Non-alcoholic fatty liver disease (NAFLD) can lead to irreversible liver damage manifesting in systemic effects (e.g., elevated portal vein pressure and splenomegaly) with increased risk of deadly outcomes. However, the association of spleen volume with NAFLD and related type 2-diabetes (T2D) is not fully understood. The UK Biobank contains comprehensive health-data of 500,000 participants, including clinical data and MR-images of >40,000 individuals. The present study estimated the spleen volume of 37,066 participants through automated deep learning-based image segmentation of neck-to-knee MR-images. The aim was to investigate the associations of spleen volume with NAFLD, T2D and liver fibrosis, while adjusting for natural confounders.
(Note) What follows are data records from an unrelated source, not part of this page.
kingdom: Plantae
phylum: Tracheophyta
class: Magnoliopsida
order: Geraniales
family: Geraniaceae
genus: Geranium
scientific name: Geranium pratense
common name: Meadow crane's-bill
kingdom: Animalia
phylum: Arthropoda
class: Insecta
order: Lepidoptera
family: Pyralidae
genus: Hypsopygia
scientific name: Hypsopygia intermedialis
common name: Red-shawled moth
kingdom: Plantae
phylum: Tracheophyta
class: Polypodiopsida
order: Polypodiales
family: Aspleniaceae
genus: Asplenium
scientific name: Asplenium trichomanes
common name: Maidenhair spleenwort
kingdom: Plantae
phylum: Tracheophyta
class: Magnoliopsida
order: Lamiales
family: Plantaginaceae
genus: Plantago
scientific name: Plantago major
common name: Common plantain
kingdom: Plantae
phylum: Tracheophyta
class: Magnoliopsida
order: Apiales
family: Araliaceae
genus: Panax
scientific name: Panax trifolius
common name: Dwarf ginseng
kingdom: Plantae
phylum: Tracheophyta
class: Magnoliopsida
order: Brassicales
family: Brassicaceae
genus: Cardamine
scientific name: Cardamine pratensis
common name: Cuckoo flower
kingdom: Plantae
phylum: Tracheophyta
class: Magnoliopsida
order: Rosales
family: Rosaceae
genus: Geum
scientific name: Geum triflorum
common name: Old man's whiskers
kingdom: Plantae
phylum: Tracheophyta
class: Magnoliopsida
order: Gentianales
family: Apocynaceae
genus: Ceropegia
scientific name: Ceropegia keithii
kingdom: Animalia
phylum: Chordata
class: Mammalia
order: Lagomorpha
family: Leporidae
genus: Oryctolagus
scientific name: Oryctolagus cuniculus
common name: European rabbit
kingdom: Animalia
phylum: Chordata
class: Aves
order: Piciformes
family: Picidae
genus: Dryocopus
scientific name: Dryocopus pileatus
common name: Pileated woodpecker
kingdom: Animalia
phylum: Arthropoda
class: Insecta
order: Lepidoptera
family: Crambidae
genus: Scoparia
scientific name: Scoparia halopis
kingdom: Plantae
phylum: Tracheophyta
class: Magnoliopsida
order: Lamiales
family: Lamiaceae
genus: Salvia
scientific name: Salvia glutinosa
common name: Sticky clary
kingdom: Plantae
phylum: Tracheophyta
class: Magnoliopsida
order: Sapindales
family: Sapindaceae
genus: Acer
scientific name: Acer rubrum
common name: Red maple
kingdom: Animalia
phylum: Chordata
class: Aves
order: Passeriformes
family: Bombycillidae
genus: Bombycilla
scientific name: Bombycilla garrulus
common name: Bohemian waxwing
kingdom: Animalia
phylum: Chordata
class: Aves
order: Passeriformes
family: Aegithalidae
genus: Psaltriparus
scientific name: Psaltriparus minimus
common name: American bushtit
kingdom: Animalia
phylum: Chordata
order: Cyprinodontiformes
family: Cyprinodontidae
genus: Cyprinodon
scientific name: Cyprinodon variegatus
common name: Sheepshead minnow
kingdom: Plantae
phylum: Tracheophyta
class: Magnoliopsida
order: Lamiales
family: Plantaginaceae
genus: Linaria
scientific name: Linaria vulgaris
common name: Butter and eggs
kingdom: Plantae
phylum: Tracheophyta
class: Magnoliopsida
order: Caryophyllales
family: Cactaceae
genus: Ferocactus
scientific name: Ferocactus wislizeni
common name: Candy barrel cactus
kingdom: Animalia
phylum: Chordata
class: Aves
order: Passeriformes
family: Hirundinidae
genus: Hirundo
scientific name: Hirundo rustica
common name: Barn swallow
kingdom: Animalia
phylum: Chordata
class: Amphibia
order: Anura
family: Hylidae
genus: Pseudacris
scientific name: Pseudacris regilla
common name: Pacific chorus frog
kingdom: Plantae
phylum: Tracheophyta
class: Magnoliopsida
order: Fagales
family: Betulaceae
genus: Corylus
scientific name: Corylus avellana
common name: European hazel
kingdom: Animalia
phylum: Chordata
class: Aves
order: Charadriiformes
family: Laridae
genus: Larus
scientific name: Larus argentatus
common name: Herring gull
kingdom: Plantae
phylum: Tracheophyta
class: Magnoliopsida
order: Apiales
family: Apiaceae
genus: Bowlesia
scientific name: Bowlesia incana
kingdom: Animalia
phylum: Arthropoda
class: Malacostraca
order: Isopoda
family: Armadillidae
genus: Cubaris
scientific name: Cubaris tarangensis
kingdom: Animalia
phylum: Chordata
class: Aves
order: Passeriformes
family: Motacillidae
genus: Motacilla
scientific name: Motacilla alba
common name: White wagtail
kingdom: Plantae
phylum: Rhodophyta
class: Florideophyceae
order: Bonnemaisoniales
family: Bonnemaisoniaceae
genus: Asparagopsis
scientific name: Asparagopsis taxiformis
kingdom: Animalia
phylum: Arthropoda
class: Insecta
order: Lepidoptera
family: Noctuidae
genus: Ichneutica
The recent redefinition and new nomenclature of NAFLD to metabolic dysfunction-associated steatotic liver disease (MASLD), promoted by major organisations of studies on liver disease, was not employed as introduced after the conduct or this study. The results showed that spleen volume decreased with age, correlated positively with body size and was smaller in females compared to males. Larger spleens were observed in subjects with NAFLD and T2D compared to controls. Spleen volume was also positively and independently associated with liver fat fraction, liver volume and the fibrosis-4 score, with notable volumetric increases already at low liver fat fractions and volumes, but not independently associated with T2D. These results suggest a link between spleen volume and NAFLD already at an early stage of the disease, potentially due to initial rise in portal vein pressure.